Cuba amplía espacio para la inversión privada y permite participación en sectores estratégicos de la economía
Las modificaciones fueron anunciadas luego de que la Asamblea Nacional del Poder Popular aprobara un conjunto de 176 medidas destinadas a ampliar los espacios para la economía de mercado. De acuerdo con los medios oficiales cubanos, los cambios permitirán extender las posibilidades de operación para emprendedores y empresarios privados.
El gobierno cubano anunció una nueva apertura para la actividad privada en sectores que durante décadas estuvieron bajo control estatal, como parte de un paquete de medidas orientadas a modificar el funcionamiento de su economía y enfrentar la prolongada crisis que atraviesa la isla.
Entre las áreas que ahora podrán contar con participación de empresarios privados se encuentran la distribución de combustibles, servicios farmacéuticos y ópticos, residencias para adultos mayores, terminales de transporte de pasajeros y carga, instalaciones portuarias, importación de vehículos, energías renovables y algunas actividades relacionadas con la explotación petrolera y minera, bajo condiciones específicas.
Las modificaciones fueron anunciadas luego de que la Asamblea Nacional del Poder Popular aprobara un conjunto de 176 medidas destinadas a ampliar los espacios para la economía de mercado. De acuerdo con los medios oficiales cubanos, los cambios permitirán extender las posibilidades de operación para emprendedores y empresarios privados.
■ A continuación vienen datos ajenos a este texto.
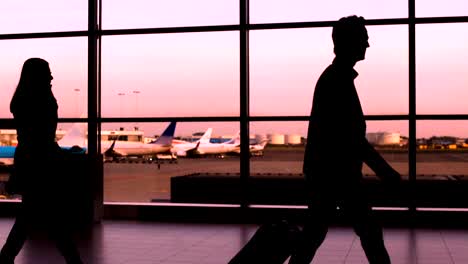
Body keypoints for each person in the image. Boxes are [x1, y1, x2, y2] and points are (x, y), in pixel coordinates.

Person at [289, 16, 401, 264]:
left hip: (330, 175)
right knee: (367, 233)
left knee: (316, 235)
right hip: (338, 175)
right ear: (350, 42)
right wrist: (386, 172)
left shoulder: (334, 78)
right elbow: (353, 139)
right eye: (364, 38)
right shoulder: (337, 82)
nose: (368, 44)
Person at [0, 58, 83, 264]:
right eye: (47, 72)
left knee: (32, 216)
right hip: (42, 161)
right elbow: (42, 135)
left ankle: (6, 256)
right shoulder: (42, 100)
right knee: (50, 218)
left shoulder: (22, 100)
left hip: (30, 160)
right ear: (37, 76)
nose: (51, 76)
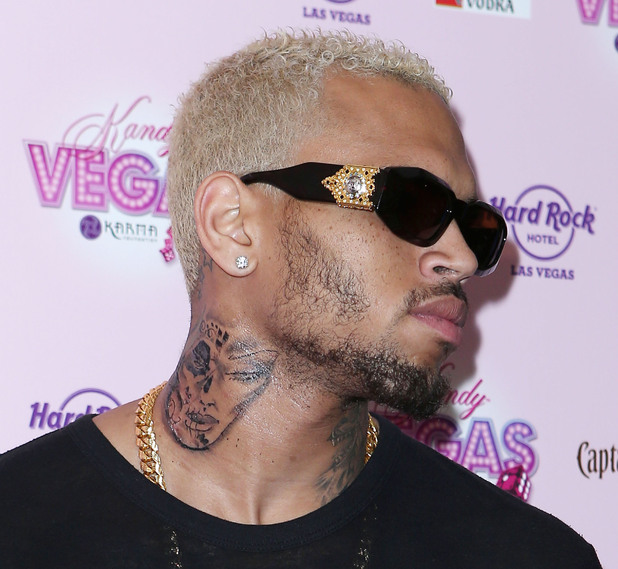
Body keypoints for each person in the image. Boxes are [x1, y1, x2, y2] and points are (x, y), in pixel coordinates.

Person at [0, 30, 601, 568]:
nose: (463, 258)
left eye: (476, 228)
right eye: (410, 202)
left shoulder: (528, 556)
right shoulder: (20, 527)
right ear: (233, 225)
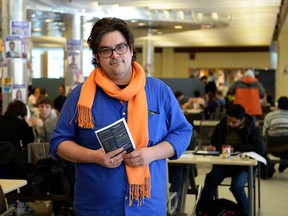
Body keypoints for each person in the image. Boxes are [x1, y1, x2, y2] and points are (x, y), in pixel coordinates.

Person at [49, 17, 192, 216]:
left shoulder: (158, 90)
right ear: (97, 57)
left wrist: (152, 153)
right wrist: (94, 157)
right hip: (96, 207)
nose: (115, 55)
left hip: (147, 207)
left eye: (121, 47)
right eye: (106, 50)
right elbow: (59, 142)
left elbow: (182, 132)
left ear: (131, 50)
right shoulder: (80, 96)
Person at [196, 104, 265, 216]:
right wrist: (212, 147)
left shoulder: (252, 128)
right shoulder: (221, 126)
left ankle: (247, 213)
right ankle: (202, 211)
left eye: (233, 122)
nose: (229, 124)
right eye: (228, 120)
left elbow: (259, 148)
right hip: (224, 164)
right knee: (210, 179)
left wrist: (236, 149)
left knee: (236, 187)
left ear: (242, 120)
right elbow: (214, 142)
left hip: (244, 166)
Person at [262, 96, 288, 172]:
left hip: (272, 147)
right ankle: (284, 162)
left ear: (277, 105)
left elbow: (264, 133)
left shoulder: (269, 115)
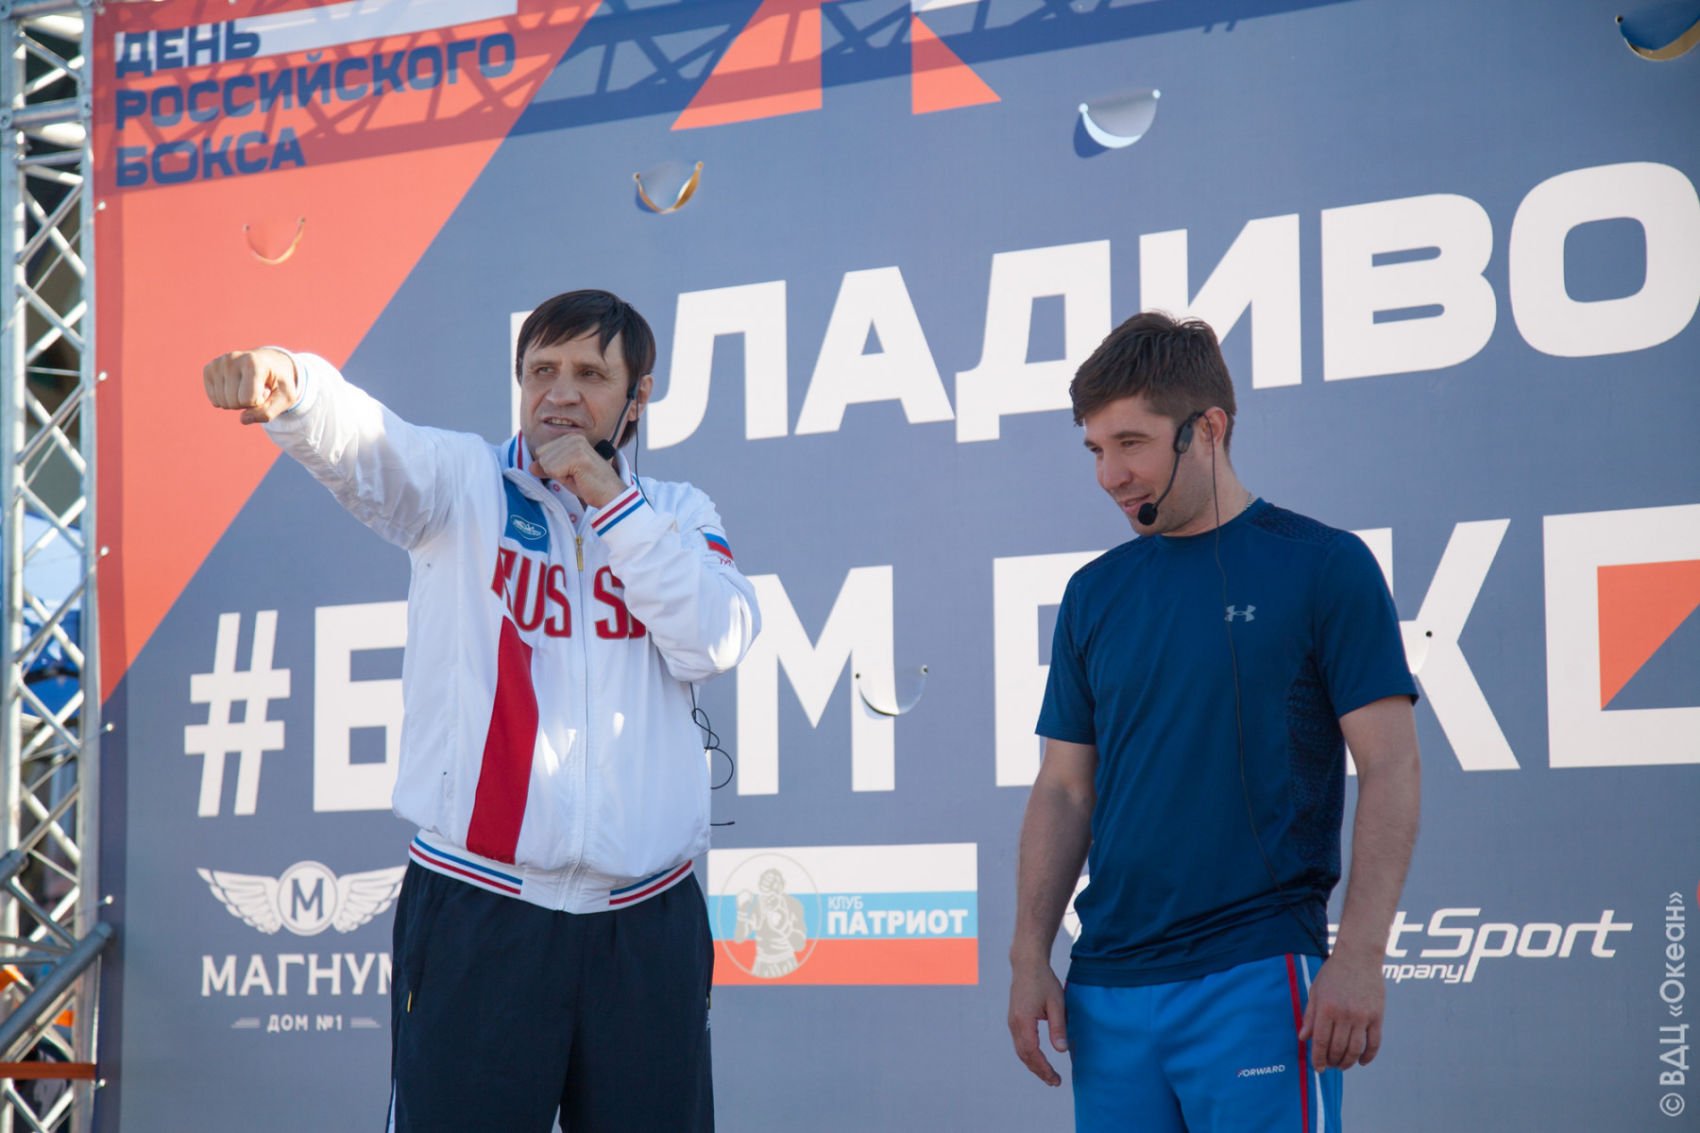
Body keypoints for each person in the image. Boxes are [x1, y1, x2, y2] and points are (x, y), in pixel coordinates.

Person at [201, 290, 761, 1132]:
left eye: (589, 374)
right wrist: (295, 385)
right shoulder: (464, 484)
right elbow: (371, 445)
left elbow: (714, 638)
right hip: (481, 906)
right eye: (541, 371)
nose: (559, 393)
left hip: (646, 923)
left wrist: (612, 504)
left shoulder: (678, 514)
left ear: (639, 394)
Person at [1006, 312, 1420, 1132]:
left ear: (1208, 428)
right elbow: (1063, 789)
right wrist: (1029, 955)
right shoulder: (1094, 593)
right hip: (1106, 988)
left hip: (1256, 974)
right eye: (1095, 449)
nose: (1110, 475)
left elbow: (1391, 766)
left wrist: (1360, 955)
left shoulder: (1324, 564)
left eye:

Sin embargo, sectores considerados pilares del modelo socialista permanecerán bajo administración estatal. La atención médica continuará siendo responsabilidad del Estado y los servicios hospitalarios seguirán siendo gratuitos para la población, según las autoridades cubanas.
La educación también seguirá bajo control público, aunque se contemplan espacios para iniciativas privadas relacionadas con guarderías, enseñanza de idiomas y tutorías. Asimismo, continuarán restringidos para el sector privado ámbitos como los medios de comunicación, las telecomunicaciones, la seguridad, la defensa y la industria tabacalera.
Una luz para la crisis
El anuncio ocurre en medio de una de las mayores crisis económicas de Cuba en las últimas décadas, marcada por dificultades en el suministro de alimentos, combustible, medicamentos, agua potable y energía eléctrica. La situación se ha agravado por las sanciones económicas de Estados Unidos, especialmente durante la administración del presidente Donald Trump.
El mandatario estadounidense mantiene una política de presión contra La Habana y ha señalado que Cuba representa una «amenaza extraordinaria» para la seguridad nacional de su país. Frente a estas medidas, el presidente cubano Miguel Díaz-Canel ha acusado a Washington de intentar afectar la soberanía de la isla mediante una política que calificó como «genocida».
Dentro de las reformas anunciadas también se contempla acelerar la aprobación de pequeñas y medianas empresas privadas, un proceso iniciado en 2021. Según cifras oficiales, más de 15.000 mipymes funcionan actualmente en Cuba y generan empleo para una parte significativa de la población activa.
Durante la sesión ordinaria de la Asamblea Nacional también fueron revisados proyectos relacionados con agricultura, vivienda, reorganización administrativa y legislación laboral. En materia agrícola, se mantendrá la propiedad estatal de la tierra, aunque se ampliarán las condiciones de usufructo para agricultores, cooperativas y empresas privadas nacionales y extranjeras.
En cuanto al acceso a vivienda, las nuevas disposiciones permitirán a los ciudadanos cubanos tener hasta dos propiedades residenciales en zonas urbanas, cuando anteriormente solo estaba permitido poseer una, además de habilitar la posibilidad de acceder a créditos hipotecarios.
Las medidas representan uno de los mayores giros recientes en el modelo económico cubano, al incorporar mayores espacios para la iniciativa privada sin modificar el control estatal sobre sectores considerados estratégicos.